Kinetic and Thermodynamic Analysis of a Physiologic Intermolecular Electron-Transfer Reaction between Methylamine Dehydrogenase and Amicyanin

• Published in: Biochemistry (Easton) Vol. 33; no. 19; pp. 5696 - 5701
• Main Authors: Brooks, Harold B, Davidson, Victor L
• Format: Journal Article
• Language: English
• Published: United States American Chemical Society 01.05.1994
• Subjects: Bacterial Proteins - chemistry; Electron Transport; Kinetics; Models, Chemical; Oxidation-Reduction; Oxidoreductases Acting on CH-NH Group Donors - chemistry; Paracoccus denitrificans; Protein Binding; Protein Conformation; Thermodynamics
• ISSN: 0006-2960; 1520-4995
• DOI: 10.1021/bi00185a005

The quinoprotein methylamine dehydrogenase (MADH) and a type I copper protein, amicyanin, form a physiologic complex in which electrons are transferred from tryptophan tryptophylquinone to copper. The reoxidation of MADH by amicyanin has been studied by stopped-flow spectroscopy. The rate constant for the electron-transfer (ET) reaction and the dissociation constant for the complex have been determined at different temperatures. Marcus theory was used to calculate the distance, reorganizational energy, and electronic coupling for the intermolecular ET reaction.
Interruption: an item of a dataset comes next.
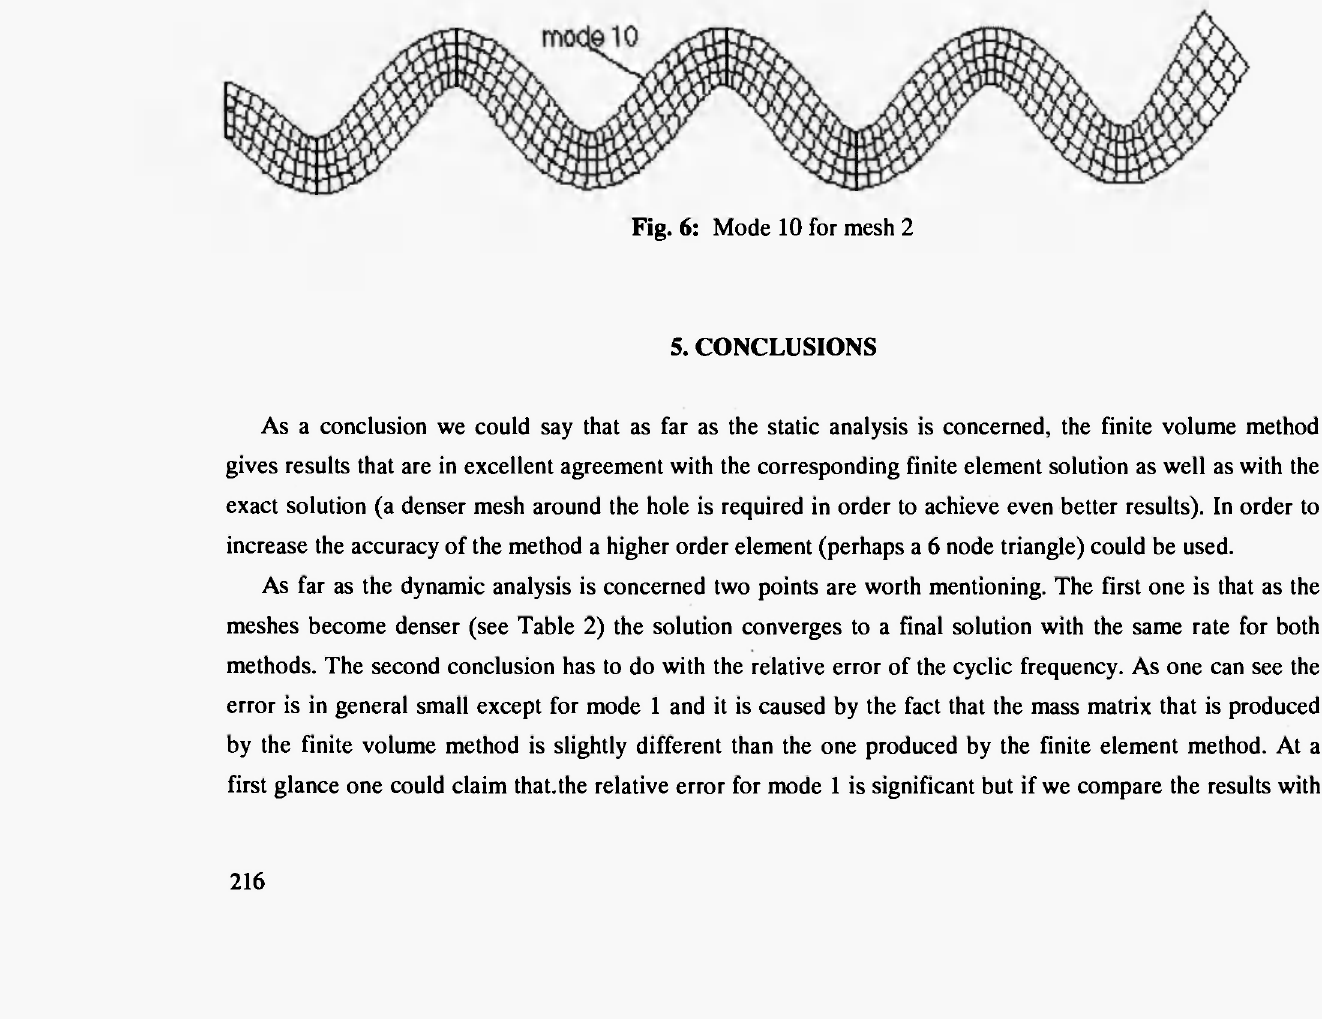
Fig. 5: Modes 1 to 9 for mesh 2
The ET reaction exhibited a large apparent reorganizational energy of approximately 225 kJ mol-1 (2.3 eV) and a coupling of approximately 11.7 cm-1. From X-ray crystallographic studies of an actual complex of these proteins from Paracoccus denitrificans [Chen, L., et al. (1992) Biochemistry 31, 4959-4964], it was possible to infer putative pathways of ET. The ET distance predicted by Marcus theory from kinetic data correlated reasonably well with the structural information. Thus, it has been possible to correlate ET theories with data from solution studies and a known structure for a naturally occurring ET reaction between soluble proteins.